Currently I have a project that is in grid (large coordinates) and am experiencing weird behavior relating circles and tangent lines.
I draw two lines and draw a circle tangent to those lines. I cannot then trim the overshoots or the other half of the circle.
If I move the two lines to smaller coordinates (say 10000, 10000) and draw the circle tangent to the lines, everything is fine.
I remember this being an issue many years ago, but I had hoped it had been solved.
Any ideas other than working in two different coordinate locations?
Thanks.
imaudigger, post: 333620, member: 7286 wrote: Currently I have a project that is in grid (large coordinates) and am experiencing weird behavior relating circles and tangent lines.
I draw two lines and draw a circle tangent to those lines. I cannot then trim the overshoots or the other half of the circle.If I move the two lines to smaller coordinates (say 10000, 10000) and draw the circle tangent to the lines, everything is fine.
I remember this being an issue many years ago, but I had hoped it had been solved.Any ideas other than working in two different coordinate locations?
Thanks.
Check out the explanation and several work arounds.
Ya, I read that article about a decade ago, and again today.
Maybe that is what "Drawing 1" is for?
Stupid that we keep paying for improvements and they cannot even get the trim command to work in state plane coordinates!
I thought it was so precise that you were supposed to be able to draft the universe? I remember there being a sample drawing to the affect.
I guess if they created a "large coordinate trim" command, it would highlight a shortfall and it is easier to just pretend it doesn't exist.
imaudigger, post: 333620, member: 7286 wrote: Currently I have a project that is in grid (large coordinates) and am experiencing weird behavior relating circles and tangent lines.
I draw two lines and draw a circle tangent to those lines. I cannot then trim the overshoots or the other half of the circle.
I'm interested to see if BricsCAD handles this any differently. Are you able to send me a file (DWG would be nice) of the entities involved and the specific actions that failed in AutoCAD?
Thanks!
Sometimes just drawing the situation the other way round will fix it. IE draw the lines, then use the circular fillet command with the desired radius.
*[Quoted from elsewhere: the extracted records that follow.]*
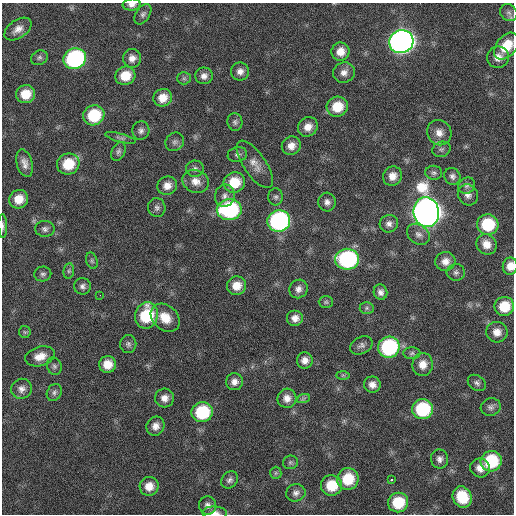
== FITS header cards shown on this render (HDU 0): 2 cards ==
NAXIS1  =                  512 / Axis length
NAXIS2  =                  512 / Axis length

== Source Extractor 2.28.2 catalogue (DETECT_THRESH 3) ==
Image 512 x 512 px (HDU 0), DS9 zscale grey, 1 PNG px = 1 image px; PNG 516 x 516 px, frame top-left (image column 1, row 512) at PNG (2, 3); each listed source drawn as its Kron ellipse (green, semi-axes under 4 px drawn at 4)
Background 33.2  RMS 4.9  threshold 14.6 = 3 sigma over >= 5 px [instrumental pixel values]
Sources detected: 113; all 113 listed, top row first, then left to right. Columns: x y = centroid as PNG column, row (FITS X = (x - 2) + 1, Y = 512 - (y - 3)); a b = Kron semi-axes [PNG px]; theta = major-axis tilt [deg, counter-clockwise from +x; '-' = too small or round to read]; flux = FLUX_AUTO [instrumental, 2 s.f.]
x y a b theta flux
132 5 9 6 5 1500
509 13 9 8 - 1200
143 14 11 7 56 1100
18 29 15 9 34 2800
401 42 12 11 - 250000
506 46 15 10 51 7200
340 52 9 9 - 3600
498 57 11 10 - 2700
39 58 8 7 - 930
132 58 9 9 - 2300
75 59 11 10 - 54000
240 71 9 9 - 2000
344 73 11 10 - 2200
125 76 10 9 - 6300
204 76 9 8 - 1800
184 78 6 6 - 720
25 94 10 9 - 5900
163 98 9 8 - 4100
337 107 10 10 - 7900
94 115 11 10 - 14000
235 122 9 7 -80 1000
308 127 10 9 - 3100
141 131 9 8 - 1300
439 133 13 12 - 3100
121 138 16 4 -15 1100
175 142 10 8 43 1300
291 146 10 9 - 2800
441 149 9 7 22 1100
118 152 10 6 66 1000
237 155 10 7 12 1100
25 163 14 8 -75 2300
68 164 11 10 - 9400
255 164 27 11 -56 3900
195 169 9 8 - 1200
434 173 8 7 - 980
392 176 10 9 - 3100
452 176 9 8 - 1300
196 181 13 11 -24 3300
234 182 11 10 - 8500
167 186 10 9 - 2800
467 186 9 7 42 1300
468 195 10 10 - 2000
225 196 11 9 75 1800
276 197 8 7 - 960
19 199 9 9 - 4900
327 202 9 8 - 1600
157 208 9 8 - 1300
229 210 12 10 6 38000
426 212 15 12 -82 460000
279 221 11 11 - 69000
389 224 9 8 - 1600
488 224 11 10 - 16000
3 226 12 4 -88 900
45 229 10 8 -2 1200
418 234 12 9 -38 2000
486 244 11 9 -42 3500
347 259 12 10 1 47000
92 261 8 5 -72 690
445 261 10 9 - 2600
510 266 8 7 - 3100
69 271 7 5 83 680
456 272 9 8 - 1100
43 274 8 7 - 960
82 286 8 8 - 1200
237 286 10 9 - 4100
298 289 9 9 - 1900
380 292 8 7 - 1500
100 295 2 2 - 160
326 302 7 6 - 660
504 306 10 9 - 8000
367 308 7 6 - 740
146 315 13 11 73 17000
165 318 16 12 -43 6000
295 318 8 8 - 2300
25 332 6 5 - 570
497 332 10 10 - 2900
128 344 9 8 - 1000
361 345 12 8 25 1400
389 347 11 10 - 35000
412 353 8 6 0 820
40 356 15 9 16 3800
305 360 8 8 - 2100
108 364 8 8 - 4500
423 364 11 10 - 3400
54 366 9 7 -71 970
343 375 7 4 0 470
234 382 8 8 - 2000
477 383 10 7 -34 1100
372 385 8 8 - 2100
22 389 10 10 - 2000
54 392 9 7 61 1000
164 398 9 9 - 2400
287 398 9 9 - 2600
303 399 7 4 19 640
491 407 10 8 16 1400
422 409 10 10 - 22000
202 412 10 10 - 19000
155 426 10 9 - 2300
439 459 9 8 - 1600
491 461 10 10 - 17000
290 462 7 6 - 710
480 468 10 9 - 2700
276 473 6 5 - 630
348 479 11 10 - 11000
230 480 9 7 45 1200
391 480 3 3 - 860
331 485 10 10 - 8800
149 486 9 9 - 3700
296 493 10 8 14 1500
462 497 11 9 -64 11000
398 502 10 9 - 11000
207 505 9 8 - 1500
215 513 12 6 -3 1800
At the frame edge (FLAGS 8, measured only in part): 4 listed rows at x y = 132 5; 3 226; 510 266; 215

Jim Frame, post: 333679, member: 10 wrote: I'm interested to see if BricsCAD handles this any differently. Are you able to send me a file (DWG would be nice) of the entities involved and the specific actions that failed in AutoCAD?
Thanks!
I'll try and get something out to you today.
Jim Frame, post: 333679, member: 10 wrote: I'm interested to see if BricsCAD handles this any differently. Are you able to send me a file (DWG would be nice) of the entities involved and the specific actions that failed in AutoCAD?
Thanks!
Jim:
Are you now using BricsCAD regularly or still just testing?
Are you using the Windows version?
Do you have any of the add on modules?
thanks, Peter
It may resolve it to set the drawing limits near your working area.
command "LIMITS"
and
Autocad uses this in it's internal calcs, might resolve it.
I didn't read the link (yet) so this may be redundant.
Peter Ehlert, post: 333777, member: 60 wrote: Are you now using BricsCAD regularly or still just testing?
I'm using the Windows version exclusively for production work, and have been since March. I no longer have an operational copy of AutoCAD -- when I replaced my hard drive I managed to hose my AutoCAD authorization codes, and since I'm no longer under contract Autodesk doesn't want to talk to me.
I don't use any add-on modules. I've built up an extensive library of highly-customized LISP functions over the years that automate much of my daily work. The one big exception is terrain modeling and quantity calcs; I use TBC for these, and export TIN and contour entities for subsequent use in BricsCAD.
My approach is quirky, and likely wouldn't work for a larger operation. But I'm pretty much a one-man show (I still have a part-time employee for certain field tasks, but I need his services less and less as I adapt my workflow to the solo gig), and it works for me.
Thanks Jim:
I spent most of my working days in a "walled garden" and have forgotten what little LISP I once knew. Point and Click crippled :-). I would need a GUI, but only do boundary and simple plats. I did download the Linux free trial version a few times, never tested it much. I will investigate the add ons available.
Peter
I run Carlson 2015 in AutoCAD and have ZERO problems, but I seldom use TRIM. I do however, set the snaps like I like and grab the grip and drag it back to an intersection probably 100 times a day.